Commerce narrowed the term "partners" to mean "only those who own something in common or engage in a joint selling activity -- without reference to any legal authority," Ventura argued, claiming that this definition is "unreasonably narrow and unsupportable." The Statement of Administrative Action defines a "close supplier relationship" as one where the supplier or buyer becomes reliant on the other.

Due to this definition and the evidence that Louis Dreyfus Co. was legally barred from owning or leasing land to grow lemons and could only do so through its supplier, Commerce violated the statute by finding that the respondent wasn't affiliated with its supplier, Ventura said.

Meanwhile, Louis Dreyfus Co. said "Loper Bright should not alter the outcome of the Court's analysis in this case," since the decision merely tells the judiciary to "fix" the boundaries of an agency's statutory interpretation and not to interpret the law itself.

Here, Congress gave Commerce the authority to give meaning to the law's terms "through its enactment of the" URAA, the company said. The URAA "gives Commerce both the general authority to issue such regulations as may be necessary to ensure that the provisions of the URAA are implemented, and the specific authority" to define the statute's terms via the inclusion of the "affiliated persons" definition explained in the SAA, the brief said.

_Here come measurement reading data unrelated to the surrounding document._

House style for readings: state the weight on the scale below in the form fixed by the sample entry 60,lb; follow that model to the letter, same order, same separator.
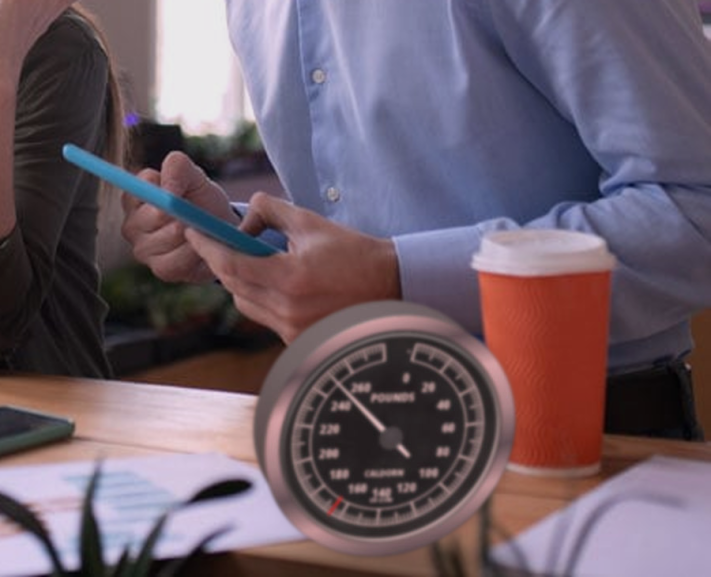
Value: 250,lb
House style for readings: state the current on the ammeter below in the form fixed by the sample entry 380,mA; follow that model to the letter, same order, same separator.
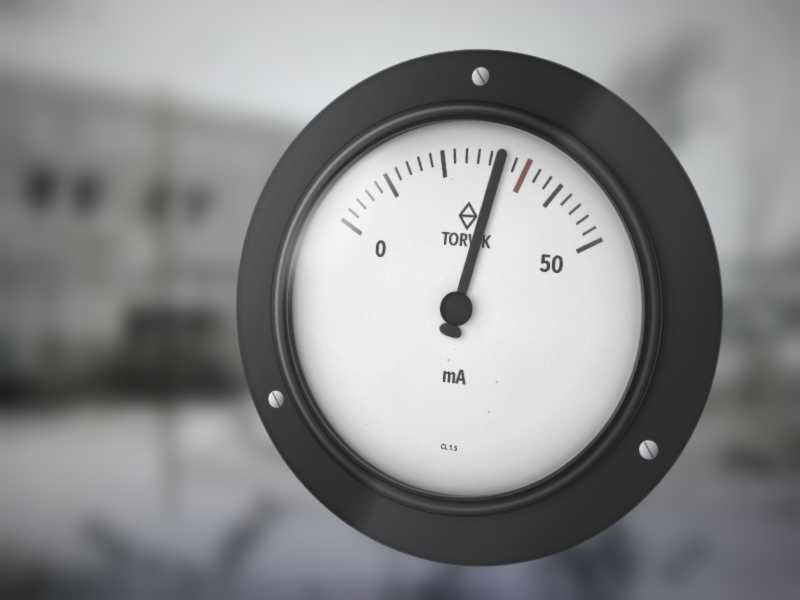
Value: 30,mA
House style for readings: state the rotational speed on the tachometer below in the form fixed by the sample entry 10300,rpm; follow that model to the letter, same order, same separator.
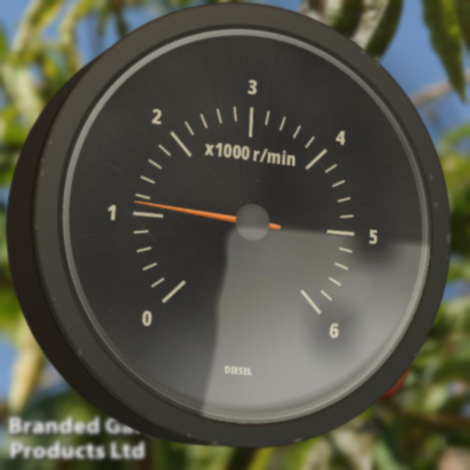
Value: 1100,rpm
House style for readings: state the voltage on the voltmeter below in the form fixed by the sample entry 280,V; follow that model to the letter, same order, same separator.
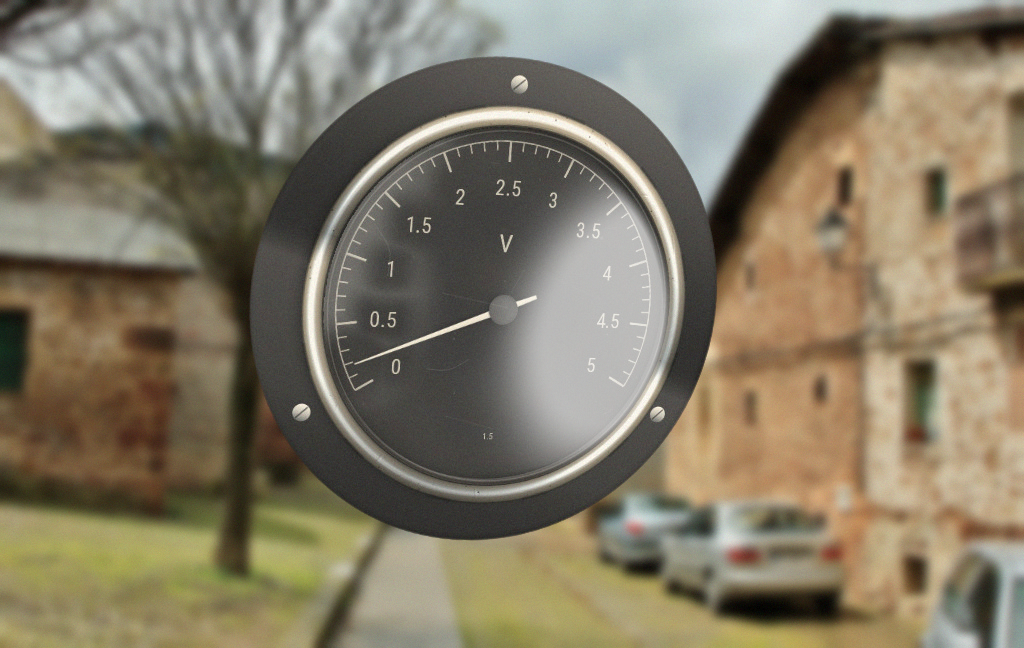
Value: 0.2,V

Louis Dreyfus Co. also invoked the Supreme Court's separate deferential standard in Skidmore v. Swift & Co., which establishes deference owed to an agency's "body of experience and informed judgment" when interpreting a law. As a result, the court should take note of Commerce's consistent interpretation of the "affiliated persons' definition through partnership ... to require more than a mere contractual agreement."

The exporter lastly claimed that Commerce's interpretation of the statute is the "single, best meaning" of the law, since "Congress clearly did not intend to include all possible meanings of the term 'partners' in their definition of affiliated persons." Instead, the legislature only meant to include the "definition that is most relevant to the issue (e.g., entities sharing joint ownership or engaging in joint selling activities)," the brief said.